Potem spontanicznie ktoś go naprawia!
Lodami pietruszkowymi i wodeczką do espresso (to nie błąd!).
Rajdem po Rudzie Śląskiej i najpiękniejszą tęczą w tym roku.
Wiecie, garnek złota zakopany jest gdzieś w RŚ! Szukajcie!
Wieczorem zapoznaję sąsiadów z Azisem, jest mi potrzebny do dobrego tempa ćwiczeń.
Kiedy już myślę, że dzień się powoli kończy bilansem na plus, a nocą nic mnie nie zaskoczy - zaskakuje.
Wiele słów, butelkę cydru i bardzo kwaśną galaretkę później zasypiam spokojnie.
Uśmiecham się przez sen.
Bilans wyrzuconych i wpadniętych ciem wychodzi na zero.

wtorek, 24 czerwca 2014

Chora na zieleń

Czasem trzeba się zmusić, żeby ruszyć zadek i pokonać "jestem zmęczona" i "nie chce mi się". Jadę i myślę, że miasto, że bez sensu, że chciałabym być z powrotem w zieleni. Ale - ruszenie zadka popłaca - odnajduję zieleń i dzicz 10 min od domu, aż nie wierzę, że to wciąż moje miasto! Słucham ptaków, przestraszam zająca pitającego spod kół. Zieleń, pokrzywy wyższe od mojego roweru, pachną zboża, zachodzi słońce, nie ma człowieków, nie widać nawet domów. Cudnie. Chora na przestrzeń, chora na zieleń. Rozpędzam się z górki i myślę sobie "wolność"! Po czym pięć minut później dojeżdżam na teren prywatny i muszę zawrócić i objechać inną droga. Czyż to nie doskonała metafora wolności osobistej i powszechnej... heh? I jak ja lubię długie jasne dni, nawet jeśli temperatury jakieś takie... wrześniowe. 

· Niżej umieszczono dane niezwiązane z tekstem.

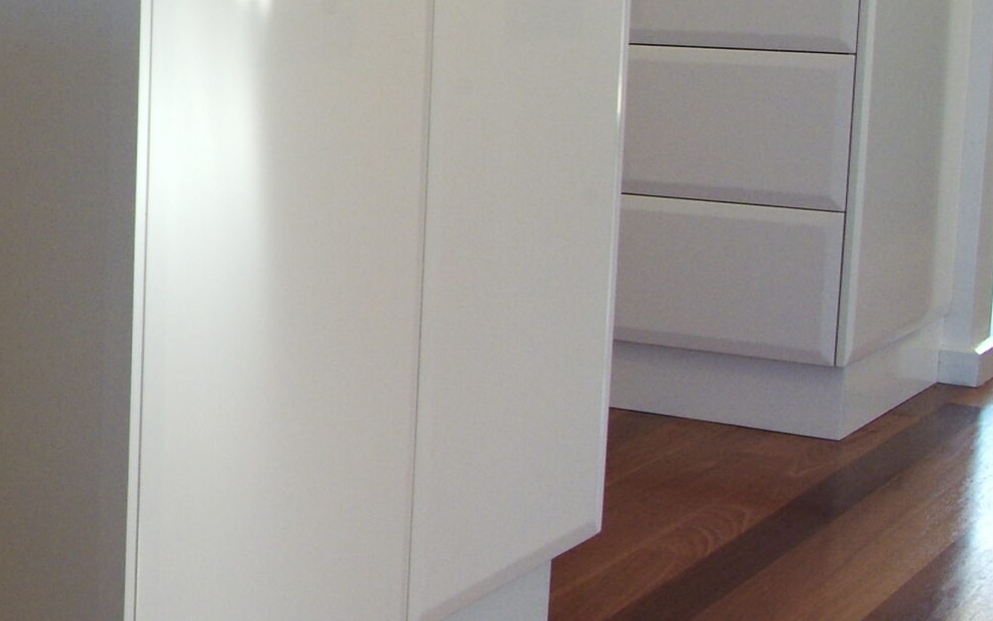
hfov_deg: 23.9
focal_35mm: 79
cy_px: 197
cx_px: -190
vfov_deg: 16.5
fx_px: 2138
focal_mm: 20
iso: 800
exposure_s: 1/90
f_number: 6.7
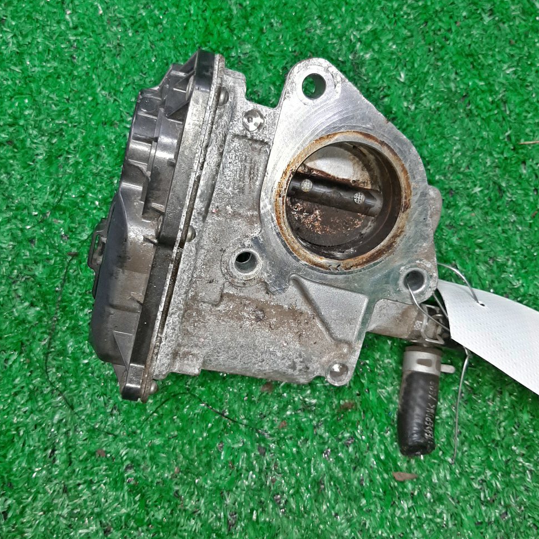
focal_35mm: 34
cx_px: 255
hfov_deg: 48.4
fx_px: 599
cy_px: 270
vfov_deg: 48.5
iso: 96
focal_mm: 3.93
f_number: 1.7
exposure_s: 1/50
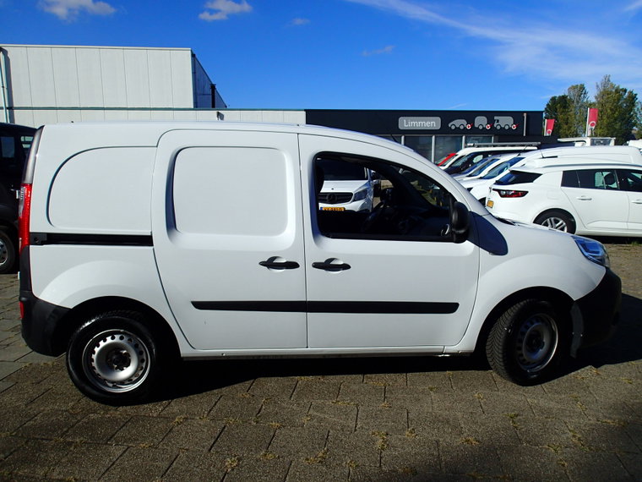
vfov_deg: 54.9
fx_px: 464
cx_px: 321
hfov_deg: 69.4
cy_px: 241
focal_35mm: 25
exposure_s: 1/400
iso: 100
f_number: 8
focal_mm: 4.5
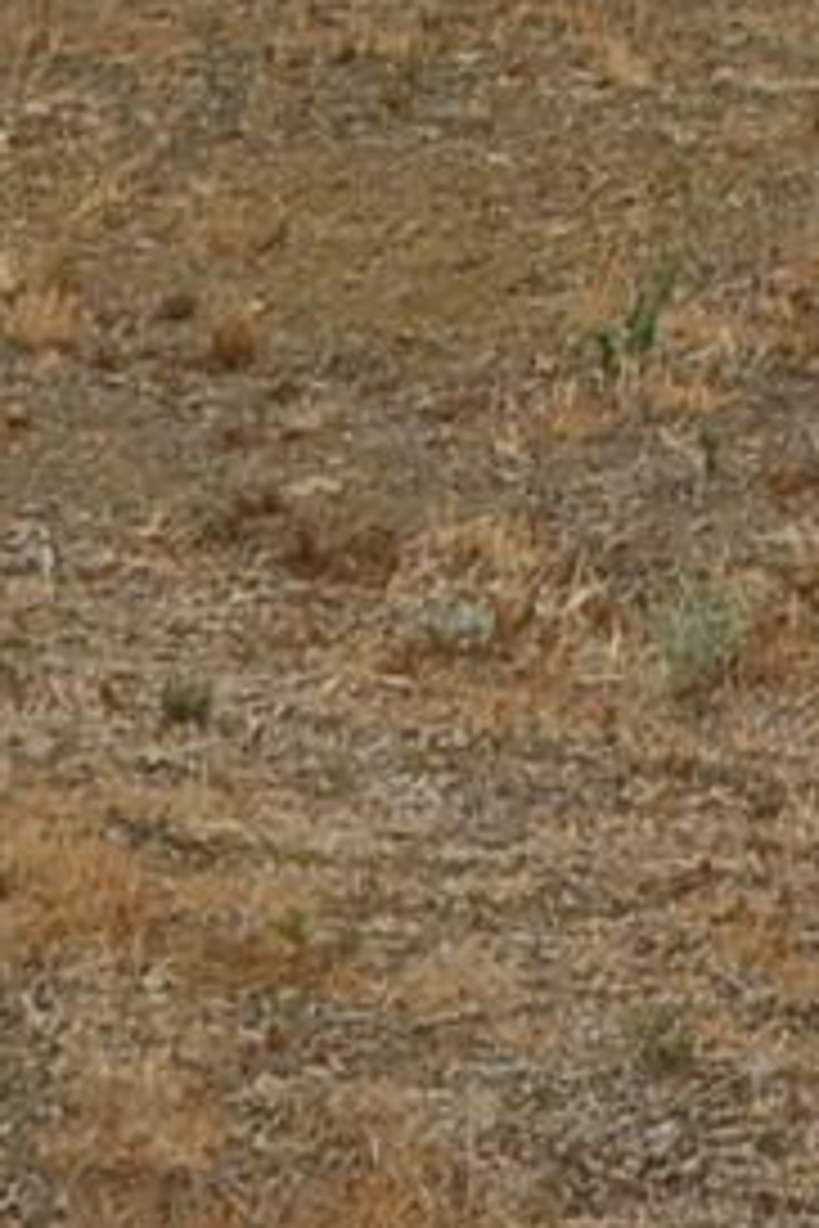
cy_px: -1628
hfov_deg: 8.4
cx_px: 819
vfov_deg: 10.9
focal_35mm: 162
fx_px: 5528
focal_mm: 12
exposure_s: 1/320
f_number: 10
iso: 200
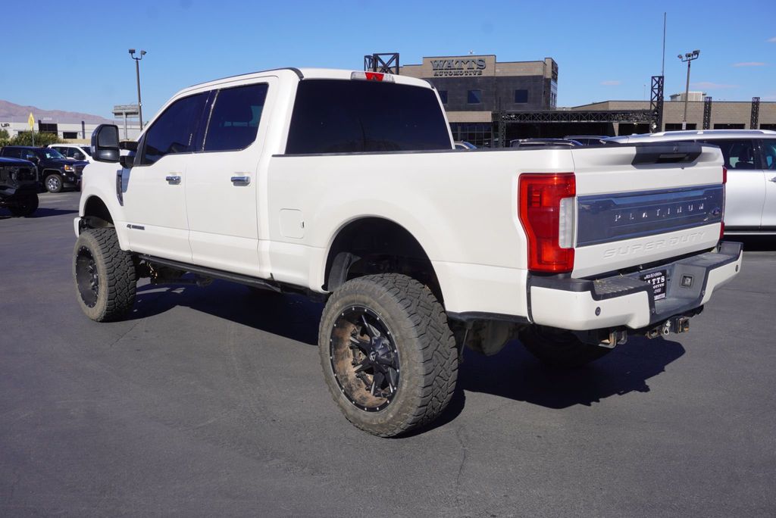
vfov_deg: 40.0
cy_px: 259
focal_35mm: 33
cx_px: 388
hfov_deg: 57.2
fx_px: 712
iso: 100
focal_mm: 22
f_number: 10
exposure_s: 1/200
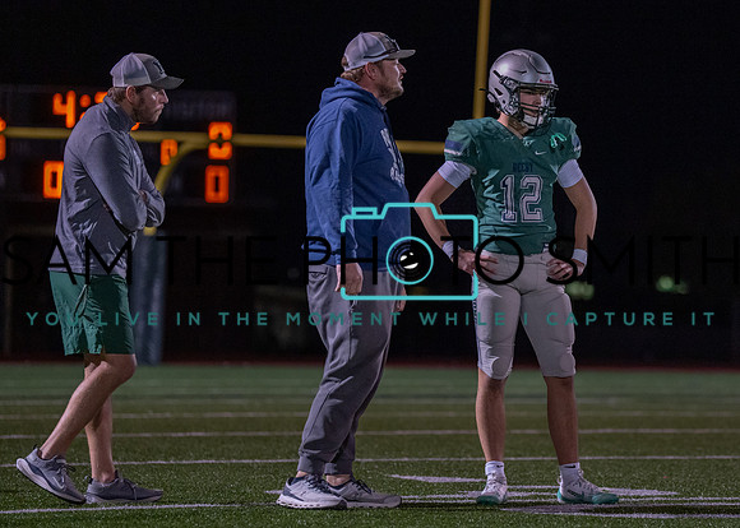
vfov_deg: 6.8
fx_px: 4462
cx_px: 537
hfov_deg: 9.5
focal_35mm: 212
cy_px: 243
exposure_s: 1/1000
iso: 3200
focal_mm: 149
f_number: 2.8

poniedziałek, 23 czerwca 2014

Równonoc

Najkrótsza noc. O świcie, w środku nocy - jasno jak w dzień. Hipnotyzujący, pozornie spokojny nurt wody. Zioła pachnące zielenią. Rozśpiewane życiem ptaki. Łagodne oczy spokojnych zwierząt. Dotyk starej, zapomnianej już świętości natury. Bliskość dusz. Tak daleko od świata. 

środa, 18 czerwca 2014

One-eyed peas!

Czasem znienacka spotykasz na ulicy kogoś wyjątkowego, widać to już na pierwszy rzut oka! 

wtorek, 17 czerwca 2014

Ethnoport Poznań 2014

JAK mam to wszystko opowiedzieć? Najlepiej byłoby Wam to wykrzyczeć, wyśpiewać i wytańczyć. Ale blogi nie tańczą, tak więc emocje, ubierać się w słowa, ale już. 

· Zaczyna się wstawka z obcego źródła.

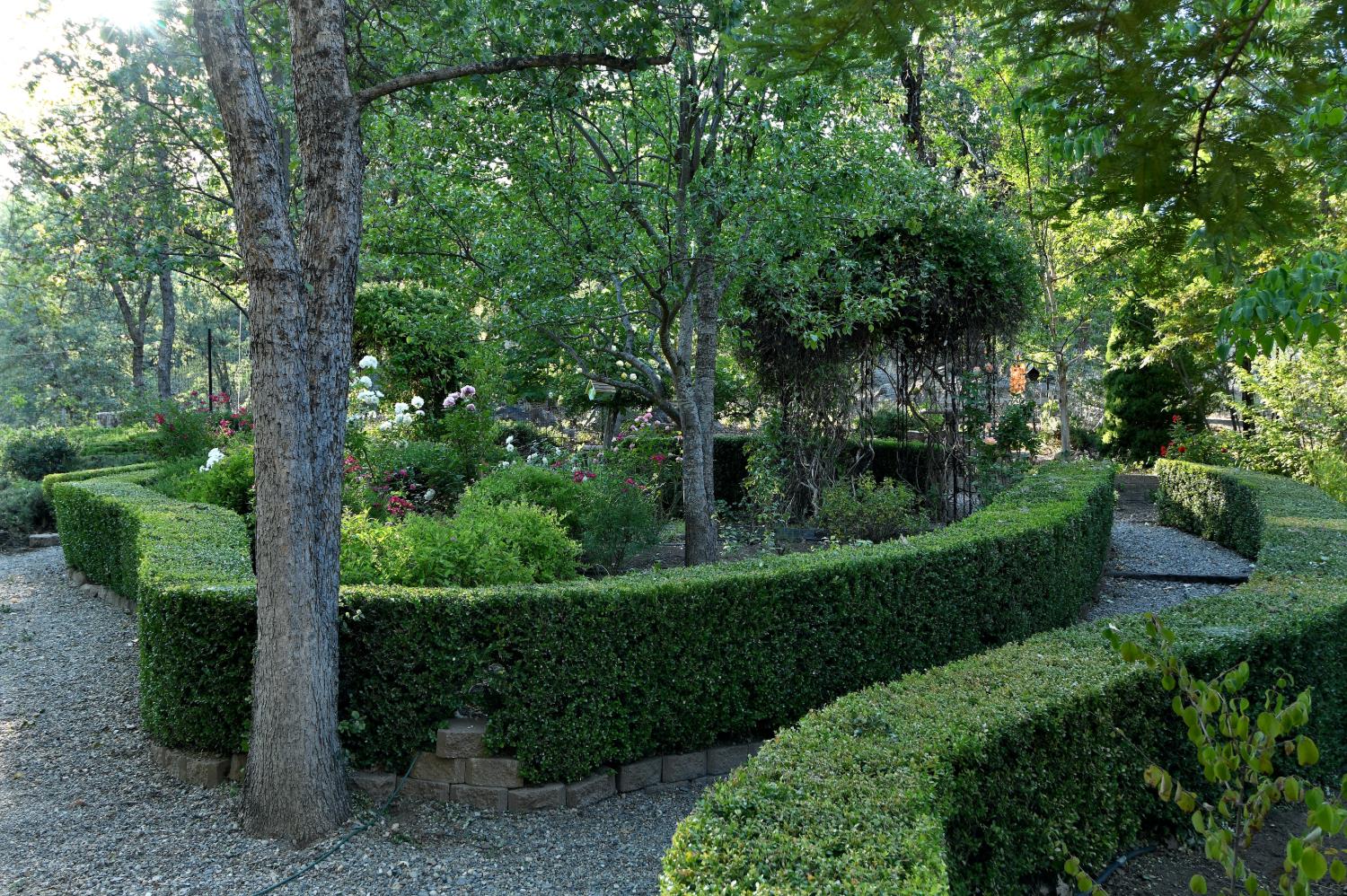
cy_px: 448
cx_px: 674
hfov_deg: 57.3
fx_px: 1234
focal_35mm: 33
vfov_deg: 39.9
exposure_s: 1/40
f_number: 6.3
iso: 200
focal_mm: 22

Wstaję bladym świtem. Przesypiam w pociągu większość drogi, jakiś próg mojej świadomości wie, że głośno się zaśmiałam przez sen. W dodatku po przebudzeniu pieką mnie oczy, więc znów musiałam spać z otwartymi. Współpasażerowie musieli mieć ubaw! Wysiadam w deszcz w mieście koziołków i tak jak lubię - wszystko zaczyna dziać się samo. Gosia kieruje mnie przez telefon i ląduję w ZEMŚCIE fajnej knajpie społeczników, buntowników i anarchistów. Bo tak, obecnie to można połączyć, działalność na rzecz społeczeństwa może być jednocześnie buntem przeciwko złym systemom. Ale miało być o muzyce! Zanim jednak się nasłuchamy spotyka mnie i przygarnia Gosia, przedeptuję z nią dawno nie widziane ścieżki Poznania, który bardzo lubię. 

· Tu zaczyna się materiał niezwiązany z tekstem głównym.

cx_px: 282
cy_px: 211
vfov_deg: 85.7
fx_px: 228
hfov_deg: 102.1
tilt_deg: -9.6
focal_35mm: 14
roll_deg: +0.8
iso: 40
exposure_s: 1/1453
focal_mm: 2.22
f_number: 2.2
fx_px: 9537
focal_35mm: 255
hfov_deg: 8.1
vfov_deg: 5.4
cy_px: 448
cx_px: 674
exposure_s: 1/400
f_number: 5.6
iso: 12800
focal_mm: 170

Pierwszego dnia najpierw relaksuję się duetem Cicha&Pałyga. Fajny projekt, zbierający pieśni we wszystkich językach Podlasia, a jak wiadomo - z tego terenu jest co zbierać! Potem wpadamy w objęcia dętych dźwięków i odstawiamy szalone tańce pod sceną, na której dmą równie szaleni Romowie z Rumunii (dla tych co nie wiedzą - to nie jest jednoznaczne!) czyli Fanfara Ciocarlia! Panowie w rozpiętości wieku od 20 do chyba z 60 dmą i trąbią i wygrywają swoje nuty. Zawsze mi się przypomina w takich momentach tekst z rosyjskich baśni o muzyce, przy której nie można było przestać tańczyć aż się padło z wyczerpania. Takie właśnie są Romskie nuty. Nie dają nam przez prawie dwie godziny wytchnienia. Potem ostry kontrast muzyczny i odsapnięcie przy hinduskich dźwiękach Ganesh-Kumaresh. Bidulki chuchają w palce zaskoczeni Poznańską temperaturą. Na ostatni koncert chowamy się do sali Zamku i... przeżywamy objawienie muzyczne. Jambinai (Korea Południowa) po prostu sprawia że opada mi szczęka. Niepozorni chłopcy, dwie ładnie ubrane dziewczyny, instrumenty tradycyjne i elektroniczne. Wyprawiają cuda, natężają rytmy, przeżywam tam muzyczne katharsis. Jeżeli chodzi o budowanie napięcia kojarzą mi się z japońskim MONO - ale w kierunku ethno. Są zaskoczeni, są cudnie nieporadni na tej scenie - gdy mówią. Gdy grają zamieniają się "w kogoś całkiem przeinnego". Dziś już mogę powiedzieć, że był to dla mnie najlepszy koncert festiwalu. Wychodzimy w poznańską chłodną noc z sercami rozgrzanymi dźwiękami Korei.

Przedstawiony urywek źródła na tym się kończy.